As for occupations of Muslim territories, the Russian occupation of Chechnya has been immeasurably more brutal and costly in lives than anything the Israelis have done in Lebanon (or elsewhere), but I doubt that it would ever occur to you to compare Presidents Yeltsin or Putin with the Nazis, even though the First Chechen War (1994-96) cost tens of thousands of civilian casualties. Much the same applies to the Indian occupation of Kashmir, though you would no doubt dismiss as absurd any comparison of Nazi Germany with India.

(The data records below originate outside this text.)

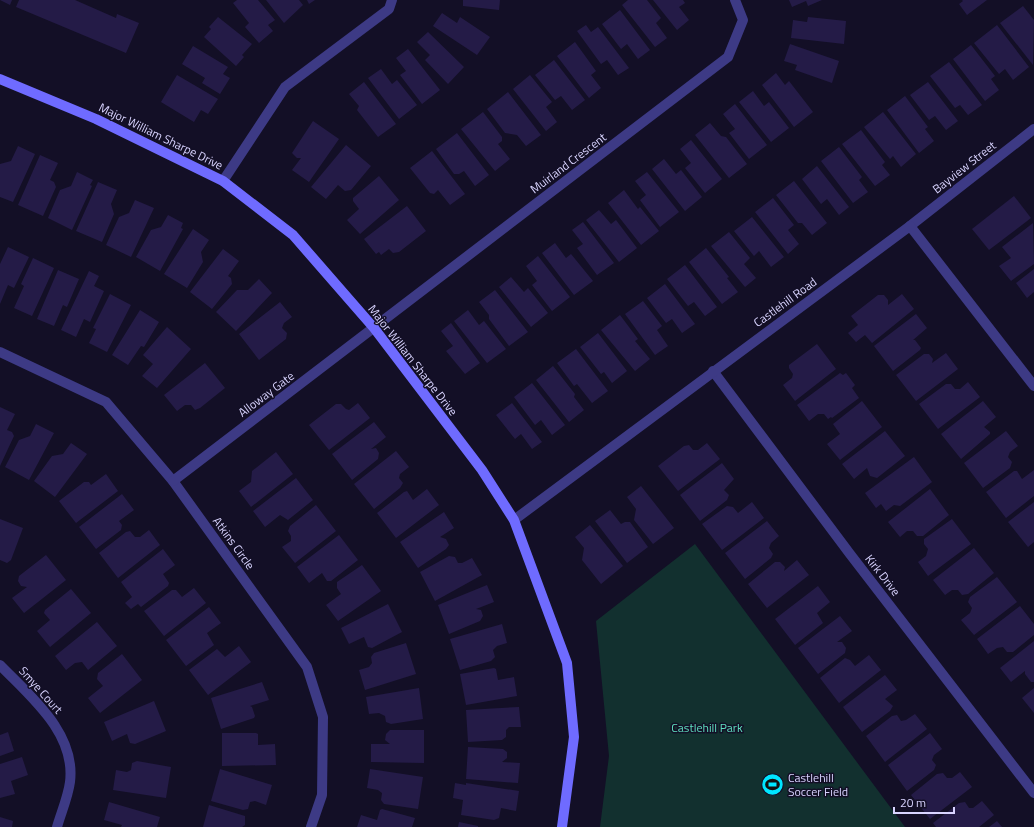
<svg xmlns="http://www.w3.org/2000/svg" width="1034" height="827" font-family="'Titillium Web',sans-serif">
  <rect width="100%" height="100%" fill="#130f26"/>
  <path fill="#12302f" d="M695,544L905,827H600L609,756L596,621Z"/>
  <g fill="#241b47">
    <path d="M0,0H12L10,5Z"/>
    <path d="M19,0H75L116,18L117,14L139,23L126,53L16,7Z"/>
    <path d="M237,0H258L275,20L268,25L273,31L259,43L245,27L249,23L233,3Z"/>
    <path d="M266,0H299L303,5L284,23Z"/>
    <path d="M307,0H315L309,4Z"/>
    <path d="M463,0H500L499,10L463,6Z"/>
    <path d="M628,0H647L661,18L656,23L667,38L655,47L622,5Z"/>
    <path d="M653,0H683L685,3L679,7L689,20L677,30Z"/>
    <path d="M789,0H822L808,6L806,1L792,7Z"/>
    <path d="M962,0H987L967,15L959,4L963,1Z"/>
    <path d="M1023,6L1034,20L1033,65L1000,23Z"/>
    <path d="M620,10L650,50L638,59L627,44L621,49L602,24Z"/>
    <path d="M442,13L457,23L460,17L490,37L477,55L433,26Z"/>
    <path d="M218,17L252,44L242,55L244,57L236,66L204,37L211,29L209,27Z"/>
    <path d="M808,17L846,21L844,44L791,38L793,20L807,22Z"/>
    <path d="M586,25L591,32L598,27L629,68L618,75L607,60L601,64L577,31Z"/>
    <path d="M997,25L1029,67L1013,80L1005,69L999,74L974,43Z"/>
    <path d="M428,32L464,67L448,84L425,60L430,55L417,42Z"/>
    <path d="M575,42L596,71L591,75L601,88L589,98L557,56Z"/>
    <path d="M790,44L839,61L832,83L795,70L797,65L784,61Z"/>
    <path d="M971,45L995,76L991,79L999,90L985,101L953,59Z"/>
    <path d="M193,46L228,67L223,74L230,78L220,94L202,83L205,78L182,64Z"/>
    <path d="M408,49L440,90L422,104L400,75L406,71L396,58Z"/>
    <path d="M554,60L585,100L572,110L561,96L555,100L535,75Z"/>
    <path d="M949,62L982,105L968,115L960,105L955,108L930,76Z"/>
    <path d="M381,69L392,84L397,80L417,105L399,119L368,78Z"/>
    <path d="M776,73L785,85L789,81L813,112L794,127L762,85Z"/>
    <path d="M177,75L218,99L208,114L201,110L194,122L161,102Z"/>
    <path d="M530,75L552,102L546,107L557,122L546,131L513,89Z"/>
    <path d="M364,82L396,124L378,137L357,110L359,106L349,94Z"/>
    <path d="M928,82L958,121L946,130L935,116L929,120L910,95Z"/>
    <path d="M753,91L764,106L769,102L789,128L771,142L739,102Z"/>
    <path d="M508,92L541,135L526,146L517,135L505,133L487,109Z"/>
    <path d="M905,96L928,127L925,129L934,141L919,153L887,110Z"/>
    <path d="M735,104L767,145L749,159L729,133L735,129L723,114Z"/>
    <path d="M483,112L502,137V141L498,144L510,159L495,171L461,129Z"/>
    <path d="M883,112L916,154L901,167L893,156L890,159L864,127Z"/>
    <path d="M313,121L339,139L309,182L292,170L301,158H297L292,153Z"/>
    <path d="M710,123L721,136L726,137L747,164L729,178L695,135Z"/>
    <path d="M861,130L885,162L882,165L890,175L875,186L842,144Z"/>
    <path d="M457,133L489,175L475,186L464,171L459,174H454L436,149Z"/>
    <path d="M691,140L722,179L705,193L685,168L691,163L680,149Z"/>
    <path d="M346,145L371,166L351,190L345,191L338,185L326,199L311,187Z"/>
    <path d="M18,146L35,154L13,202L0,197V164L11,161Z"/>
    <path d="M839,147L862,177L859,180L868,192L853,203L821,161Z"/>
    <path d="M432,151L465,194L450,205L438,190L434,194L430,193L410,168Z"/>
    <path d="M40,155L58,163L50,180L54,182L56,187L43,216L18,205Z"/>
    <path d="M664,159L676,174L681,170L702,197L685,211L652,169Z"/>
    <path d="M817,166L849,207L839,215L827,199L821,204L802,179Z"/>
    <path d="M77,172L93,180L90,185L92,186L72,230L48,218L60,190L71,186Z"/>
    <path d="M647,172L679,212L660,227L640,200L646,195L635,181Z"/>
    <path d="M379,176L399,200L360,234L347,220L359,209L353,201V198Z"/>
    <path d="M794,181L827,223L812,235L802,223H798L776,195Z"/>
    <path d="M98,182L117,190L111,204L114,214L102,242L76,231Z"/>
    <path d="M624,190L638,209L640,207L659,231L641,245L608,203Z"/>
    <path d="M1014,196L1031,218L989,250L972,229Z"/>
    <path d="M773,198L794,225L788,230L799,244L788,254L755,212Z"/>
    <path d="M135,200L154,208L131,257L106,245L119,217L129,213Z"/>
    <path d="M407,206L426,231L399,252L393,253L389,249L381,255L379,252L376,254L364,239Z"/>
    <path d="M599,210L611,224L616,220L637,248L619,262L586,220Z"/>
    <path d="M168,215L183,223L181,228L183,229L160,271L136,257L151,230L161,227Z"/>
    <path d="M752,217L784,257L771,267L759,251L754,256L734,231Z"/>
    <path d="M583,222L614,263L597,275L577,248L583,244L572,230Z"/>
    <path d="M1033,223L1034,264L1011,281L999,266L1011,258L1002,247Z"/>
    <path d="M193,229L209,240L201,252L203,262L187,288L164,274Z"/>
    <path d="M729,232L750,258L744,264L756,278L745,287L711,246Z"/>
    <path d="M555,243L566,258L571,254L593,281L574,295L542,253Z"/>
    <path d="M8,247L29,257L14,288L8,285L0,304V264Z"/>
    <path d="M706,248L729,277L727,278L738,292L722,304L689,262Z"/>
    <path d="M223,249L239,261L228,276L231,278L232,284L212,309L190,292Z"/>
    <path d="M538,256L570,297L552,311L532,285L537,281L526,266Z"/>
    <path d="M33,258L54,268L32,316L14,308L24,286L21,284Z"/>
    <path d="M685,265L717,307L705,316L694,302L688,306L667,279Z"/>
    <path d="M1034,269V292L1027,298L1016,283Z"/>
    <path d="M58,270L79,279L67,307L63,305L54,326L37,319Z"/>
    <path d="M89,271L99,276L94,286L104,291L90,322L84,319L76,337L61,330Z"/>
    <path d="M511,277L524,292L528,288L548,313L531,327L499,287Z"/>
    <path d="M259,279L272,293L236,331L216,312L237,290H248Z"/>
    <path d="M665,284L695,324L682,333L672,319L666,323L647,298Z"/>
    <path d="M495,290L528,332L509,346L489,319V315L479,302Z"/>
    <path d="M110,294L131,305L107,352L89,343L96,329L93,328Z"/>
    <path d="M902,294L914,309L872,343L865,335L856,342L848,333L858,325L851,316L878,295H884L888,300V305Z"/>
    <path d="M643,301L662,326L657,330L668,346L655,355L625,314Z"/>
    <path d="M280,302L292,317L284,323L282,328L287,333L286,339L259,360L239,334Z"/>
    <path d="M140,310L159,322L144,347L141,346L128,365L112,355Z"/>
    <path d="M468,310L479,325L484,321L506,349L487,363L454,321Z"/>
    <path d="M916,314L927,328L913,340H915L921,348L920,350L893,371L874,346Z"/>
    <path d="M620,315L638,339L635,341L650,359L635,371L601,330Z"/>
    <path d="M451,323L480,363L465,374L446,351L453,346L441,331Z"/>
    <path d="M167,327L191,349L157,388L142,376L153,364L143,355Z"/>
    <path d="M598,333L627,371L612,383L604,372L601,374L580,347Z"/>
    <path d="M817,344L836,369L795,401L783,385L792,378L793,374L789,368V365Z"/>
    <path d="M576,349L608,391L592,403L577,384L574,386L557,363Z"/>
    <path d="M946,353L958,369L916,401L896,375L924,354H929L933,359L932,363Z"/>
    <path d="M205,363L225,388L200,408L195,410L191,405H185L177,411L164,395Z"/>
    <path d="M553,366L575,394L574,397L584,410L569,422L536,380Z"/>
    <path d="M840,373L843,375L846,373L855,385L852,388L859,398L832,418L831,417L828,419L824,414H818L809,421L797,405Z"/>
    <path d="M968,382L980,397L938,429L919,404L946,384H951L955,389H960Z"/>
    <path d="M532,383L565,425L552,435L541,420L535,425L514,397Z"/>
    <path d="M862,401L882,427L840,460L827,444L840,434L833,424Z"/>
    <path d="M983,401L996,417L984,427L990,432V434L961,459L941,434Z"/>
    <path d="M358,403L370,418L329,450L309,425L336,404H341L346,409L349,410Z"/>
    <path d="M512,403L542,442L532,449L521,434L515,439L496,415Z"/>
    <path d="M0,407L15,414L7,430L12,432L14,436L0,466Z"/>
    <path d="M374,422L386,437L371,449L376,448L379,453L378,459L352,480L332,454Z"/>
    <path d="M36,424L54,433L29,480L5,467L19,440L30,436Z"/>
    <path d="M885,431L905,456L877,478L870,476L867,468L854,479L842,464Z"/>
    <path d="M1006,431L1018,446L1010,452L1008,457L1012,462L1010,468L983,488L964,463Z"/>
    <path d="M71,443L87,454L55,497L34,481L52,456L63,454Z"/>
    <path d="M707,443L720,459L678,491L658,466L684,446L689,445L693,450H698Z"/>
    <path d="M396,451L409,467L400,474L399,478L403,483L400,488L374,509L354,484Z"/>
    <path d="M276,452L293,474L251,507L239,491L251,482L252,471Z"/>
    <path d="M914,457L932,482L900,506L894,505L886,511L881,504L876,508L865,493Z"/>
    <path d="M722,463L734,479L724,490L729,495L727,500L700,521L680,495Z"/>
    <path d="M1034,470V496L1006,518L986,492L1014,471H1017L1022,479Z"/>
    <path d="M106,474L118,491L76,523L59,501L84,482H89L91,485Z"/>
    <path d="M296,478L313,500L288,520L280,515L265,527L253,511Z"/>
    <path d="M641,486L674,528L653,544L634,520L636,509L627,497Z"/>
    <path d="M427,489L439,505L396,538L377,513L404,492L407,491L413,500Z"/>
    <path d="M930,489L949,515L923,536H917L913,531H907L900,537L888,522Z"/>
    <path d="M122,494L134,510L119,521L122,525L121,530L96,549L79,527Z"/>
    <path d="M752,502L764,518L722,550L702,524L727,506L733,507L738,513Z"/>
    <path d="M1034,502V542L1028,547L1008,522Z"/>
    <path d="M316,505L336,531L295,563L282,547L291,541V536L288,531L290,526Z"/>
    <path d="M610,510L621,524L625,522H630L648,547L627,563L595,521Z"/>
    <path d="M444,512L454,528L440,537L446,539L449,545L446,549L418,568L400,542Z"/>
    <path d="M0,519L23,528L11,560L7,563L0,560Z"/>
    <path d="M952,519L971,544L928,576L918,562L926,556L928,549L924,544V539Z"/>
    <path d="M767,521L779,536L771,543L769,548L773,554L771,558L745,579L725,553Z"/>
    <path d="M590,525L623,566L601,584L582,560L584,548L575,537Z"/>
    <path d="M149,530L160,545L118,578L99,553L126,532L130,531L135,537H140Z"/>
    <path d="M339,535L358,560L331,581H327L322,573L309,583L297,567Z"/>
    <path d="M974,548L994,573L968,594L962,595L958,590H952L945,595L933,580Z"/>
    <path d="M163,549L175,565L163,574L169,583L168,586L141,607L138,604L131,609L125,603L132,597L121,582Z"/>
    <path d="M46,555L66,580L24,613L12,598L27,587L21,586L18,581L19,576Z"/>
    <path d="M449,556L455,557L458,563H462L472,558L482,575L435,601L420,572Z"/>
    <path d="M797,560L809,575L767,608L748,584L775,562H780L785,567L784,571Z"/>
    <path d="M362,565L381,591L338,621L326,605L341,594L337,588V582Z"/>
    <path d="M997,577L1017,602L974,635L961,620L970,613L972,608L968,602L970,597Z"/>
    <path d="M487,585L494,602L476,609L481,610L483,616L480,621L449,634L438,605Z"/>
    <path d="M818,586L830,602L817,613L823,623L795,645L775,619Z"/>
    <path d="M194,588L206,603L164,636L144,611L172,590H176L182,597Z"/>
    <path d="M71,589L91,613L50,647L37,631L50,620L44,613L45,610Z"/>
    <path d="M388,604L402,632L372,648L368,647L364,637L349,644L341,628Z"/>
    <path d="M1020,606L1034,624V635L1013,652H1007L1003,647L997,648L988,654L977,639Z"/>
    <path d="M209,607L221,623L207,633L214,645L186,666L166,640Z"/>
    <path d="M840,616L852,631L837,642H842L846,648L845,653L818,674L798,648Z"/>
    <path d="M97,622L117,646L88,670L82,662L75,663L66,670L55,656Z"/>
    <path d="M502,624L507,643L497,646L493,650L495,657L491,661L460,670L450,639Z"/>
    <path d="M1034,641V682H1031L1025,674V671L1011,682L1000,668Z"/>
    <path d="M406,643L416,674L365,690L359,670L369,667L372,663L371,657L374,653Z"/>
    <path d="M239,646L251,662L208,695L189,670L217,649L225,657Z"/>
    <path d="M122,654L142,680L100,713L88,698L103,686L97,679L98,673Z"/>
    <path d="M869,655L881,670L839,703L820,678L845,658L850,660L855,666Z"/>
    <path d="M494,668L496,669L498,680L514,677L517,696L466,705L460,674Z"/>
    <path d="M885,675L897,690L885,699L893,706L890,711L862,732L843,707Z"/>
    <path d="M262,682L269,700L250,706L252,707L255,716L254,718L221,729L211,698Z"/>
    <path d="M419,688L423,719L391,724L386,722L385,716L379,713L369,714L366,697Z"/>
    <path d="M1034,688V713L1022,698Z"/>
    <path d="M154,701L166,731L135,744L130,743L127,734L112,741L104,722Z"/>
    <path d="M519,707L521,727H509L506,730V737L502,740L468,742L466,710Z"/>
    <path d="M915,714L927,729L885,762L866,736L892,716L897,715L901,721L906,720Z"/>
    <path d="M390,730H424V763L371,762V744H390L385,740L386,734Z"/>
    <path d="M8,732L14,751L0,756V735Z"/>
    <path d="M222,733H256L258,734V745L275,744L276,765L222,766Z"/>
    <path d="M930,733L942,749L934,755L932,760L936,765L934,770L907,791L888,765Z"/>
    <path d="M468,747L503,749L507,752V758L502,762L520,763L518,783L466,779Z"/>
    <path d="M22,757L28,775L11,781L15,794L0,798V764Z"/>
    <path d="M137,761L171,767L166,798L113,790L116,770L127,772L131,770L132,763Z"/>
    <path d="M220,769L272,785L266,805L255,801L250,802L248,809L243,810L211,801Z"/>
    <path d="M370,769L423,777L418,809L384,804L381,800L382,793L378,790L367,788Z"/>
    <path d="M960,772L972,787L930,819L911,795L937,774L943,773L947,778H952Z"/>
    <path d="M455,783L466,785V783L519,791L516,811L501,808L499,818L494,820L461,815L463,800L453,798Z"/>
    <path d="M982,801L994,815L979,827H936L933,823L959,803L965,802L969,808H973Z"/>
    <path d="M109,802L160,817L157,827H121L122,825L104,820Z"/>
    <path d="M209,805L245,816V825L242,827H203Z"/>
    <path d="M382,809L415,818L412,827H357L361,815L377,820L380,810Z"/>
    <path d="M0,817L13,821L12,827H0Z"/>
    <path d="M997,821L1002,827H989Z"/>
    <path d="M459,822L478,826V827H458Z"/>
  </g>
  <g fill="none" stroke-linecap="round" stroke-linejoin="round">
    <g stroke="#3d3a85" stroke-width="10">
      <path d="M223,181L285,87L389,9L392,0"/>
      <path d="M910,226L1034,129"/>
      <path d="M0,352L106,402L173,481L307,667L323,717L322,795L311,827"/>
      <path d="M713,371L850,554L1034,793"/>
      <path d="M173,481L728,57L743,20L735,0"/>
      <path d="M514,520L910,226L1034,386"/>
      <path d="M0,665C31,697 76,733 70,782C68,797 61,813 57,827"/>
    </g>
    <path stroke="#6f6bff" stroke-width="10" d="M0,79L96,119L223,181L293,235L374,328L482,470L514,520L567,663L574,737L562,827"/>
  </g>
  <defs>
    <symbol id="stadium-disc" viewBox="-11 -11 22 22"><circle r="9.5" fill="#00e5ff" stroke="#130f26"/><path d="M0-5a6.5 5 0 1 0 0 10a6.5 5 0 1 0 0-10ZM-3.5-1.8h7v3.6h-7Z" fill="#111"/></symbol>
  </defs>
  <g fill-rule="evenodd">
    <use href="#stadium-disc" x="760" y="772" width="25" height="25"/>
  </g>
  <g text-anchor="middle" dominant-baseline="central" stroke-width="3" stroke-linejoin="round" paint-order="stroke">
    <g font-size="12" fill="#d9d4ff" stroke="#130f26">
      <text transform="translate(161 136) rotate(26)">Major William Sharpe Drive</text>
      <text transform="translate(568 163) rotate(-37)">Muirland Crescent</text>
      <text transform="translate(964 167) rotate(-38)">Bayview Street</text>
      <text transform="translate(785 302) rotate(-36)">Castlehill Road</text>
      <text transform="translate(413 360) rotate(52)">Major William Sharpe Drive</text>
      <text transform="translate(266 394) rotate(-37)">Alloway Gate</text>
      <text transform="translate(234 543) rotate(54)">Atkins Circle</text>
      <text transform="translate(883 575) rotate(52)">Kirk Drive</text>
      <text transform="translate(41 690) rotate(48)">Smye Court</text>
    </g>
    <g font-size="12" fill="#5fe0c0" stroke="#130f26">
      <text x="707" y="727">Castlehill Park</text>
    </g>
    <g font-size="12" fill="#d9d4ff" stroke="#130f26" text-anchor="start">
      <text x="788" y="777">Castlehill<tspan x="788" dy="14">Soccer Field</tspan></text>
    </g>
  </g>
  <path d="M894 807v6h60v-6" fill="none" stroke="#d9d4ff" stroke-width="2"/>
  <text x="900" y="807" font-size="12" fill="#d9d4ff" stroke="#130f26" stroke-width="3" paint-order="stroke">20 m</text>
</svg>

That is because only a regime like Hitler's can take the kind of measures that it did. After all, the killing of hostages was - if one may put it like that - at the mild end of the scale of Nazi atrocities. At the other end were such measures as the killing of over three million Soviet prisoners of war, the mass liquidation of the mentally and physically handicapped in Germany, and the racially inspired extermination of millions of Jews and gypsies - men, women and children - in the Holocaust. These measures have no parallel in anything ever done by the Israelis, hard though they have sometimes struck at their Arab foes.

Israel is a democracy - almost the only one in the Middle East - where Israeli Arabs, some 20 per cent of the population, enjoy rights unknown in Arab countries. Israel is a country under the rule of law, where the extreme repressive and murderous measures of the great totalitarian dictatorships are impossible, even in the occupied Palestinian territories. Hitler was able to treat his victim groups outside Germany with such savagery only because he had first destroyed all vestiges of democracy and democratic values inside Germany. That was the necessary precondition for the Nazi reign of terror in occupied Europe, and it does not apply in Israel.

So why is it that people who ought to know better leap so readily to the comparison between Nazi Germany and Israel? It is, of course, the most profoundly wounding insult that one can hurl at the Jewish state - and by extension at all Jews, including British Jews. If someone called me a 'bloody Jewboy', I'd merely think him/her mildly deranged; but the Nazi-Jewish comparison infuriates me, because it dishonours the memory of my grandparents and those countless others who were shot, starved, gassed and burnt by the million in the camps and ghettos of the East. Anyone who cannot see that is afflicted by grave moral and emotional insensitivity.

When people like you, the moral arbiters of the political press, open the door, those less fastidious flock through. On the right, Tory MP Sir Peter Tapsell, a throwback to the 1930s, compares Israeli actions against Hezbollah guerrillas with the annihilation of Warsaw Ghetto fighters by the SS. On the left, my local rag, the historically illiterate Camden New Journal, prints a letter using the Blitz to show that Israel takes 'Nazi' retaliatory measures, while Britain forbore from retributive bombing (tell that to the inhabitants of Dresden). God help us!

I appeal to you to reconsider your remarks, in the light of the hurt they cause to the community of Holocaust survivors in Britain.